Direct download links available for PRETITLE Racing to a Cure: A Cancer Victim Refuses Chemotherapy and Finds Tomorrow's Cures in Today's Scientific Laboratories POSTTITLE - Hardcover: 448 pages
- Publisher: University of Illinois Press; 1 edition (October 2003)
- Language: English
- ISBN-10: 0252028678
- ISBN-13: 978-0252028670
- Product Dimensions: 9.1 x 6.4 x 1.4 inches
- Shipping Weight: 1.6 pounds
Racing to a Cure: A Cancer Victim Refuses Chemotherapy and Finds Tomorrow's Cures in Today's Scientific Laboratories PDF
I loved this book. Read it!! It really should have been publicized much more; far lesser books end up on the NYT bestsellers list. It is a true adventure story about a man diagnosed with mantle cell lymphoma (one of the worst cancers) who refuses to be just another sheep within America's "chemo culture". Instead, he crisscrosses the country in his own airplane, meeting and talking to scientists (the true cancer doctors) within their own laboratories, at the cutting edge of knowledge, in order to try to find a cure for his disease. This book was truly eye-opening, and it is even worth a second-read. It was written with the painstaking efforts of a great science writer who can effectively communicate to the layman and hold the interest of scientists at the same time, something that's very hard to do. I applaud Mr. Ruzic's achievements and his selfless efforts to help others who haven't been blessed with his intellect and financial advantages in life. We need people like him in government. Things really need to be shaken up in the FDA. Ironically, the slow progress in the development of effective new clinical treatments for cancer continues at a time when the scientific understanding of cancer and its molecular bases has grown by leaps and bounds in the past 8 years. One problem appears to be that oncologists have their hands tied by the FDA, and as a result, they often neglect to keep up with the latest developments. This is why we continue to lose so many people to cancer, and so many cancers remain completely incurable (e.g. pancreatic cancer). For instance, even with new cancer vaccines and monoclonal antibodies under development, virtually all clinical trials today require the patient to first take massive doses of highly toxic chemotherapeutic agents.

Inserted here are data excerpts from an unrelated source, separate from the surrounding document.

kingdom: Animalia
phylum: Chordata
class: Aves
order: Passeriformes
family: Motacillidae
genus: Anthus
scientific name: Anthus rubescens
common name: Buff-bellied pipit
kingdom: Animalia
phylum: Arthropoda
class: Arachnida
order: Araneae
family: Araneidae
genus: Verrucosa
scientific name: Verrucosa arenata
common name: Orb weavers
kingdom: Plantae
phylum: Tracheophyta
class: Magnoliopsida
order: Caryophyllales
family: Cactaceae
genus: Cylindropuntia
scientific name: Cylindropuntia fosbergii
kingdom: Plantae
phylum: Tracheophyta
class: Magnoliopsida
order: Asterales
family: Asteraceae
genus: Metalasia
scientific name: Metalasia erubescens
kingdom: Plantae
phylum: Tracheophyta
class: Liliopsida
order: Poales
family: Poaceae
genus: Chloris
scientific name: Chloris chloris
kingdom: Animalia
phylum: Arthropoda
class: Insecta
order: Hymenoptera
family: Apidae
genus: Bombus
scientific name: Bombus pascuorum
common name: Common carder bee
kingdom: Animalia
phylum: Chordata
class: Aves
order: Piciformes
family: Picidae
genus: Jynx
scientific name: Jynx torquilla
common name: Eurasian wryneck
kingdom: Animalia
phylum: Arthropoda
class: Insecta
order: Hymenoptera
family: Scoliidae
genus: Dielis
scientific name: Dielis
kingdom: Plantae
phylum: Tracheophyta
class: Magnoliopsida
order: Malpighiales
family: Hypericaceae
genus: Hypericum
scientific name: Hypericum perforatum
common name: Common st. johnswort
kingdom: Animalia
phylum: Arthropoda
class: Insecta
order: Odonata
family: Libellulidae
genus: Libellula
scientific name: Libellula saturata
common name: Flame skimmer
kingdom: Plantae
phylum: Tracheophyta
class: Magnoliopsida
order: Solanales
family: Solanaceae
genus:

Having had lymphoma for five years now, I was eager to read Ruzic's book. I learned quite a bit -- or at least terms to use in my never-ending research into indolent lymphoma. Four years ago, I had been so sick that I could hardly walk across a room; I coughed incessantly, and if I ate anything, it came up the next time I coughed. I had just about every test anyone could imagine, but the malignancy never surfaced as the cause for my horrible night sweats, constant weight loss, endless coughing. My doctor thought I had lymphoma, but even after two weeks in the hospital, no one could find anything to blame the symptoms on.
In desperation, my husband got me an appointment with an oncologist at UAB in Birmingham, AL (250 miles from home); my doctor there did the usual biopsies, which continued to be
"Inconclusive." However, he had a DNA study done, and eventually, he found my aggressive Type B Lymphoma. I received CHOP and Rituxan for 8 treatments--my husband drove me to Birmingham for each treatment--I still go to Birmingham for my CT scans and treatments. After the first treatment, I began to feel much better than before. I have not experienced the terrible side effects Ruzic describes of chemo. The staff at UAB was very well trained in ways to avoid nausea and pain. I was also on Nulasta to build white cells. After two years, I was declared "cured" because aggressive lymphoma almost always resurfaces if it is going to within two years. However, after three years, I discovered swollen lymph nodes again. When I had a biopsy again in Birmingham, the diagnosis was malignancy, but for indolent lymphoma, non-curable.